The idea of a secular state, although owing something to the decidedly non-spiritual rituals used to honor Roman emperors as an expression of patriotism, is mostly a product of the Enlightenment. The thinkers of the Enlightenment, although often religious, were troubled by the role that organized religion had played throughout human history. Consequently, these thinkers, particularly the French philosophes, were skeptical of organized religion and generally argued that religion should be excluded from political life.

The two most important revolutions of the 18th century, the American Revolution and the French Revolution, were both inspired in part by the anti-religious ideas of the Enlightenment, but produced very different outcomes. The framers of the American Constitution, while mostly men of faith, crafted a document that most scholars believe was intended to keep any one religion from dominating the government. It does so by preventing the government from establishing a state religion. This variety of secular state is now quite common in the western world, where religion is generally tolerated, but the machinery of government is kept free from the official control of a single sect.

The French Revolution initially produced a state similar to that created in America but, during its most radical period, went on to promote a cult of the citizen. This cult attempted to replace conventional religious belief with faith in the state and nation. Such a policy proved unpopular and this experiment disappeared with the end of the radical phase of the French Revolution.

Communist nations are typically avowedly opposed to religious belief. The largest secular state in the modern world is the People's Republic of China, which tolerates some religious practice but prefers a non-religious worldview. Other communist states have acted more aggressively against religion. The Soviet Union, especially under Joseph Stalin, was militantly secular. Efforts to spread atheism were ultimately unsuccessful and were abandoned during the darkest days of the Second World War in favor of a tactical, emergency alliance with the Orthodox Church. Much violence, however, was perpetrated during the campaign to stamp out religion.

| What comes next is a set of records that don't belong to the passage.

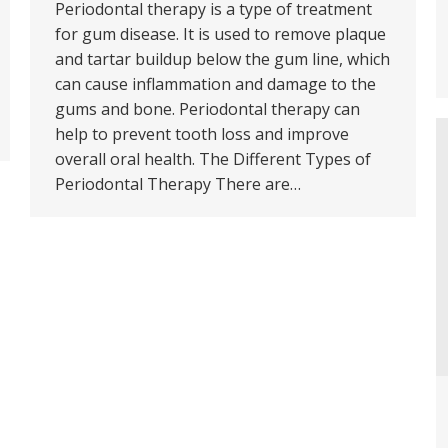
Periodontal therapy is a type of treatment
for gum disease. It is used to remove plaque
and tartar buildup below the gum line, which
can cause inflammation and damage to the
gums and bone. Periodontal therapy can
help to prevent tooth loss and improve
overall oral health. The Different Types of
Periodontal Therapy There are…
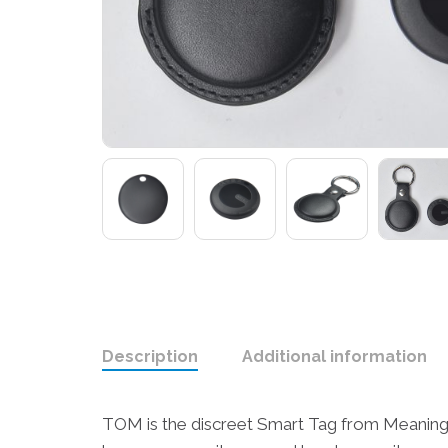
Description
Additional information
TOM is the discreet Smart Tag from Meaning C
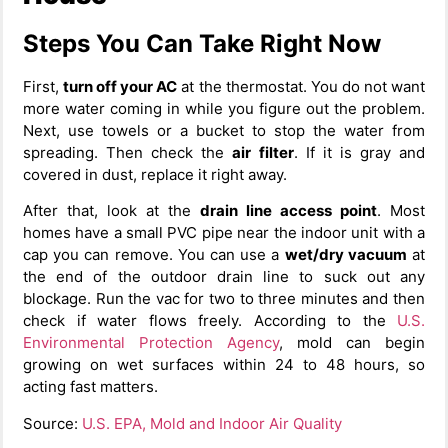
Steps You Can Take Right Now
First,
turn off your AC
at the thermostat. You do not want
more water coming in while you figure out the problem.
Next, use towels or a bucket to stop the water from
spreading. Then check the
air filter
. If it is gray and
covered in dust, replace it right away.
After that, look at the
drain line access point
. Most
homes have a small PVC pipe near the indoor unit with a
cap you can remove. You can use a
wet/dry vacuum
at
the end of the outdoor drain line to suck out any
blockage. Run the vac for two to three minutes and then
check if water flows freely. According to the
U.S.
Environmental Protection Agency
, mold can begin
growing on wet surfaces within 24 to 48 hours, so
acting fast matters.
Source:
U.S. EPA, Mold and Indoor Air Quality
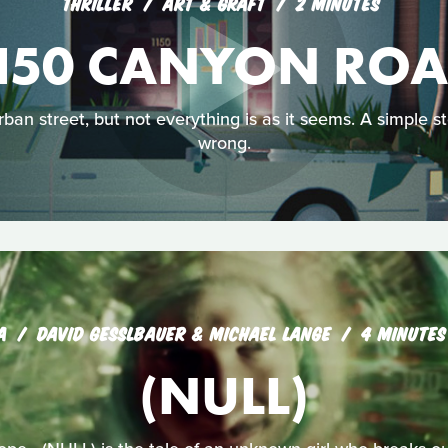
THRILLER
ART & GRAFT
2 MINUTES
150 CANYON RO
ban street, but not everything is as it seems. A simple 
wrong.
A
DAVID GESSLBAUER & MICHAEL LANGE
4 MINUTES
(NULL)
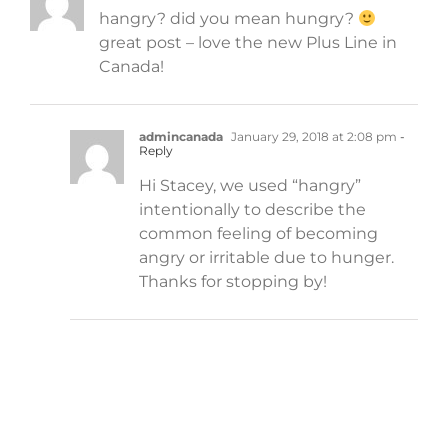
hangry? did you mean hungry?
great post – love the new Plus Line in
Canada!
admincanada
January 29, 2018 at 2:08 pm
-
Reply
Hi Stacey, we used “hangry”
intentionally to describe the
common feeling of becoming
angry or irritable due to hunger.
Thanks for stopping by!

Modern Turkey is another major example of a secular state. The founders of the modern Turkish state held that religion had caused stagnation in the Ottoman Empire and pursued policies to exclude religion from public political life and exclude religious views from government. The secular nature of government in Turkey has begun to erode in recent years as political parties with religious roots have gained high elected office. In 2011, this is part of a larger trend in the Islamic world where the first wave of anti-colonial governments tended to be strongly secular but where more recent governments have had stronger ties to religion.